Interview with Elizabeth Cronin: Emotion Is Temporary, You Will Be Okay
Listen to the complete interview below and sorry for the mic flub up. #podcastrookie
Remember Tim The Toolman Taylor’s wise neighbor from Home Improvement (the amazing 90’s t.v. show)? Elizabeth Cronin is my current day version of Wilson, with a beautiful face I am lucky enough to see over the fence and much better style. She is an interior designer (owner of Abeille Occupeé) and a wonderful Mom. Her kids are older than mine and are absolutely lovely. Emme is 18 and a freshman at NYU, Caroline is 16 and is practically my kids' 2nd Mom, and Hugh is 13 - he is a smart, athletic, nice guy. They all undoubtedly meet the definition of ‘good kids’. Clearly, Elizabeth and her husband (Tim) have done something right. Hear how she creates space for an unconditionally loving, emotionally-focused, open home. She encourages her children to notice the normal, uncomfortable feelings associated with being a kid and remind them that they will always be alright. Emotion is temporary. Elizabeth and Tim encourage curiosity and exploration because they have “a wide safety net under them now”. Without knowing it, they are teaching major lessons in what psychologists call distress tolerance and anxiety management. And, I’m lucky enough to live next door and learn.
What guides your parenting?
My Mom and mother-in-law. My mother-in-law is more old school, stricter, she raised 7 kids. Our family was different. We travelled a lot, my Dad was a pilot, and we didn’t have family dinners often. We were always on the go. My husband’s family sat down every night with all 7 kids. Because they are so different, it has been really helpful. I’ve gotten a bigger picture of how you can parent. From my mother-in-law, I learned the value of family and how important is to be really close. My parents are younger and they travel a lot. It has been important for me to incorporate that too. Their relationship was the most important thing to them and has been a really good thing for me to see in my own relationship.

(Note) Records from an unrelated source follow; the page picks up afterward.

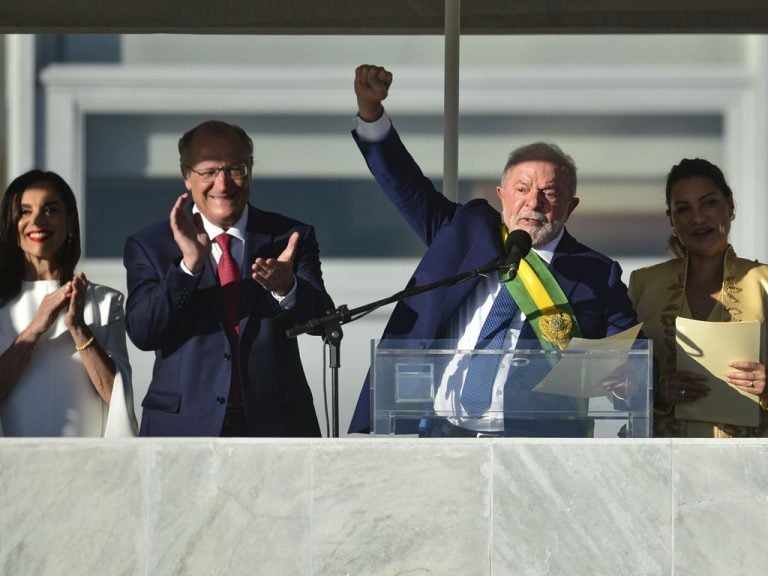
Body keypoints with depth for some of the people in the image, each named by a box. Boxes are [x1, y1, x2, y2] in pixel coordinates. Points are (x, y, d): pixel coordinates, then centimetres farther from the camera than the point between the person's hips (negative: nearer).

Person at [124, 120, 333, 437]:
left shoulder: (289, 238, 5)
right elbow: (142, 333, -9)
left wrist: (286, 288, -30)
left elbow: (321, 318, -7)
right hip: (185, 428, -1)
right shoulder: (150, 245, 4)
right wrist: (188, 265, -23)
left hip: (276, 428, 1)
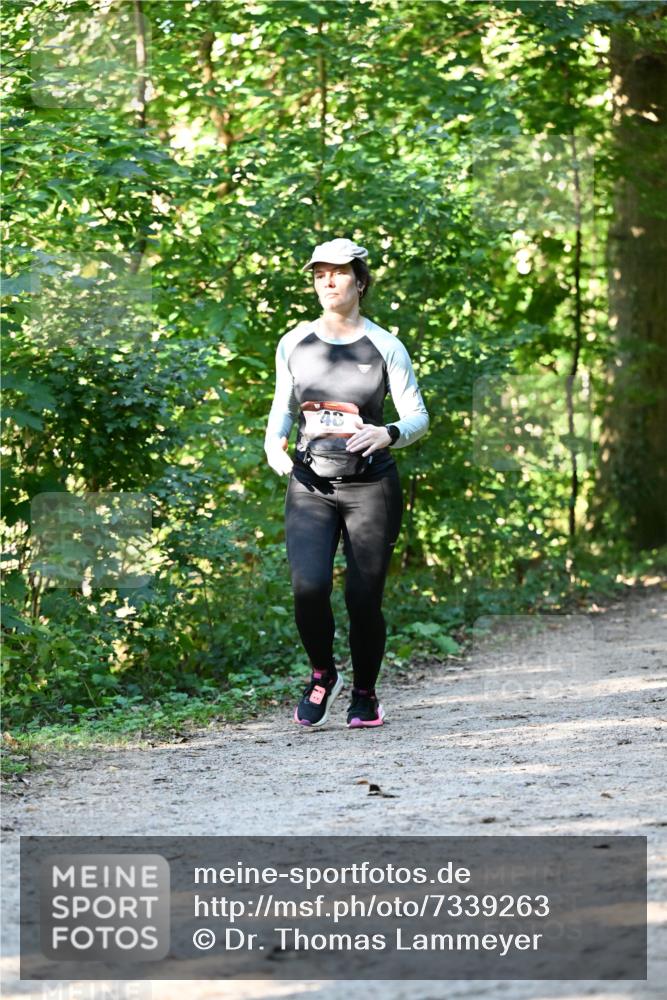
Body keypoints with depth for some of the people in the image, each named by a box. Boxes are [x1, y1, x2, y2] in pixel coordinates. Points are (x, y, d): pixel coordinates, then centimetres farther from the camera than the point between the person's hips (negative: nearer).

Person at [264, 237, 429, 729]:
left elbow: (418, 416, 2)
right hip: (310, 485, 1)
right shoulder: (294, 344, 7)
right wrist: (274, 444, -3)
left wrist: (387, 434, -19)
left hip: (371, 485, -1)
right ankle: (322, 675, 9)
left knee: (363, 598, -1)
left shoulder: (385, 347, -1)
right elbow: (282, 407, 18)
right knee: (309, 587, -18)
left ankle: (365, 695, 22)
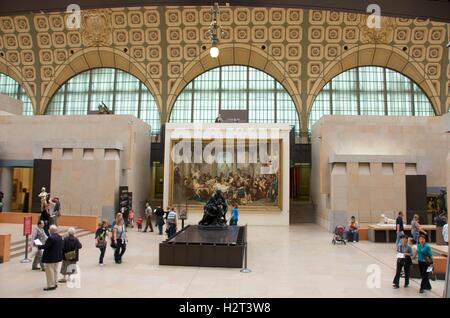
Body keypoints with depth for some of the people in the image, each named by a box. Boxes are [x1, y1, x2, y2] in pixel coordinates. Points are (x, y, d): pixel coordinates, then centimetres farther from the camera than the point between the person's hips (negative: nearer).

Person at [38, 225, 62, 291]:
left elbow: (46, 246, -20)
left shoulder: (51, 238, -22)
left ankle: (51, 285, 7)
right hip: (57, 257, 9)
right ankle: (54, 284, 26)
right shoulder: (60, 237, 5)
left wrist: (39, 247, -4)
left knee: (50, 272, 2)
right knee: (55, 270, 17)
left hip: (50, 258, -9)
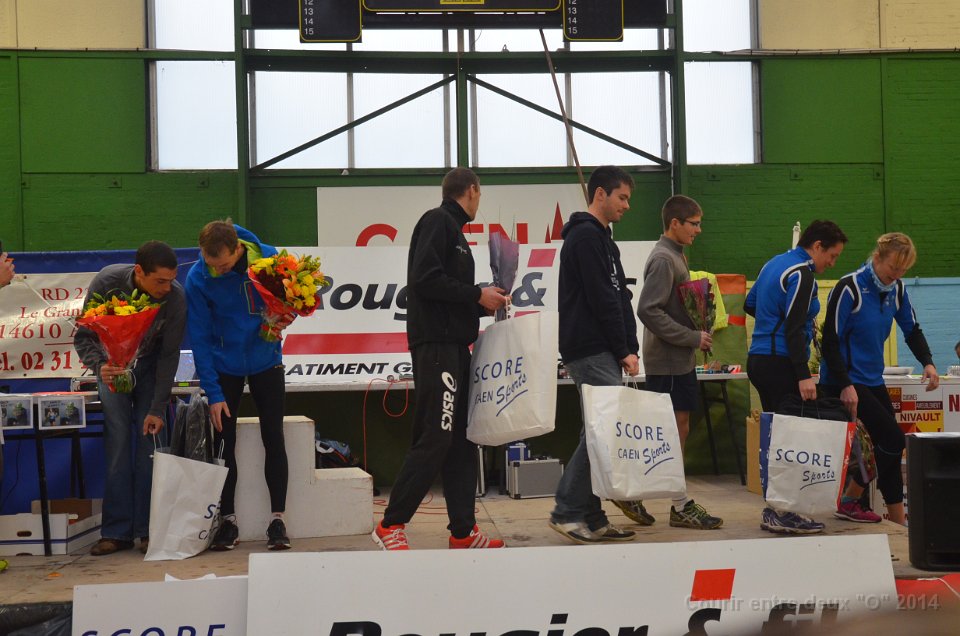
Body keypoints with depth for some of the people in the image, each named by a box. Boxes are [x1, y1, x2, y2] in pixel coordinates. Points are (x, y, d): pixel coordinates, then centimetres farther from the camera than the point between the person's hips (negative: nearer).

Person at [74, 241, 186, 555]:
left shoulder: (175, 297, -26)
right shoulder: (106, 282, -27)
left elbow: (169, 356, -18)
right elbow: (83, 336, -18)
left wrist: (158, 409, -20)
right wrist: (98, 366, -39)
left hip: (150, 365, 0)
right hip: (112, 363, 0)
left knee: (150, 437, -10)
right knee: (118, 438, -10)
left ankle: (147, 529, -5)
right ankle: (116, 531, -7)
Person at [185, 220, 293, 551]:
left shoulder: (269, 258, -17)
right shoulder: (198, 277, -19)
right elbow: (200, 337, -14)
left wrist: (284, 317, -22)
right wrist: (213, 392, -17)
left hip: (265, 362, 1)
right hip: (224, 368, 0)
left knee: (273, 439, 1)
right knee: (224, 442, 2)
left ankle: (278, 518, 10)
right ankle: (228, 520, 14)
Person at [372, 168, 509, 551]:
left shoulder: (452, 228, 22)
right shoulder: (437, 221, -7)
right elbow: (424, 279, -18)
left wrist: (482, 304, 11)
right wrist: (477, 295, -13)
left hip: (455, 346, 10)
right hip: (435, 344, -10)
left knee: (461, 440, 9)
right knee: (434, 439, -11)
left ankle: (463, 531, 12)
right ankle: (390, 525, -4)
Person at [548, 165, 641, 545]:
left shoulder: (601, 239, 23)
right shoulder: (586, 236, -9)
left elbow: (620, 298, 21)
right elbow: (601, 300, -15)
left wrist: (628, 349, 11)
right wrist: (624, 351, -11)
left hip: (602, 353, 10)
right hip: (591, 352, -10)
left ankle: (592, 519, 11)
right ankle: (568, 512, -8)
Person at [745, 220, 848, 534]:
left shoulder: (774, 264, 16)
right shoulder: (802, 274, -12)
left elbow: (750, 304, 28)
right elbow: (794, 328, -20)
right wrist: (804, 376, -22)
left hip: (758, 360, 10)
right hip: (780, 363, -10)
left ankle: (773, 509, 17)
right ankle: (782, 514, -9)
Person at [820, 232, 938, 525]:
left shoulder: (897, 290, 6)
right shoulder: (850, 288, -16)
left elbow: (912, 330, 15)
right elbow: (830, 340, -16)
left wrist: (927, 362, -4)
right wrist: (845, 386, -21)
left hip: (873, 380, 8)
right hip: (845, 382, -8)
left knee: (889, 445, 7)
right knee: (893, 439, -13)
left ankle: (898, 522, 18)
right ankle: (849, 502, -1)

In my own family, we have an unwritten theme – take risks and try different things because there is a huge net underneath you when you are young. We are there to catch you and you will be fine. Challenge yourself and do things you might not be comfortable with.
How do you teach that?
In terms of Tim and me, we get so wrapped up in the kids so date nights are important, even just taking a walk after dinner to squeeze in 30 mins of together time.
In terms of parenting, we send the message that it is okay to be uncomfortable. Feel the feeling and do it anyway. Be brave, tolerate the emotion, and push yourself. We do a lot of walking through the scenario (before it happens) and role playing how they might handle the situation. Tim always says the opposite of fear is faith. Faith that things turn out the way they are supposed and you will be okay. Feelings are not facts. We always let them know, no matter what, there is an unconditional love and support. We aren’t perfect, they aren’t perfect, life isn’t perfect but we are here for you.
What challenges you?
Letting them make mistakes has been hard. I aim not to be the rescuer. If I am always there to fix everything, how will they ever learn? If my kid is uncomfortable, I’m uncomfortable and I don’t want to be uncomfortable so the urge is to go in and rescue. I try to step back and let them live their own lives, make mistakes, and learn there are consequences to their actions.
What do you do well as a parent?
We create a safe place for them to talk. Openly sharing is very important to us. We don’t have to have the answer, it’s not my role to fix the situation, but we create a space for them to feel what they are feeling, help them navigate through, and remind them that they will be okay no matter what. Always knowing they are okay within themselves.
What advice do you have for new Moms?
There is no such thing as a perfect parent. Come from a place of love and give yourself a break. When I look back now, I realize all the smalls things don’t really matter.
What are your thoughts on family dinner?
When the kids were younger, Tim traveled a lot, and we were only together as a family 3-4 nights/week. But, the kids weren’t as busy so it was easier in some way. It didn’t have to be anything gourmet but we would regularly sit down together. As they have gotten older, they have activities. Now, we come together on Sundays. The big crowd pleaser is spaghetti and meatballs.
Elizabeth’s Meatball and Sauce Recipe
1 lb. of ground beef
½ cup of breadcrumbs (the garlic ones at The Fruit Center are wonderful!)
¼ cup of milk
¼ cup of parmigiana cheese
½ tsp salt
½ tsp pepper
2 jars of your favorite pasta sauce
- 1 Heat oven to 400°F. Line 13x9-inch pan with foil; spray with cooking spray.
- 2 In large bowl, mix all ingredients. Shape mixture into 20 to 24 (1 1/2-inch) meatballs. Place 1 inch apart in pan.
- 3 Bake uncovered 18 to 22 minutes or until no longer pink in center.
- 4 In the meantime, heat the sauce in a large pot.
- 5 Dump the meatballs into the pot and let simmer on low for at least 20 mins but up to a few hours. Season with salt and pepper, if needed. Serve with pasta.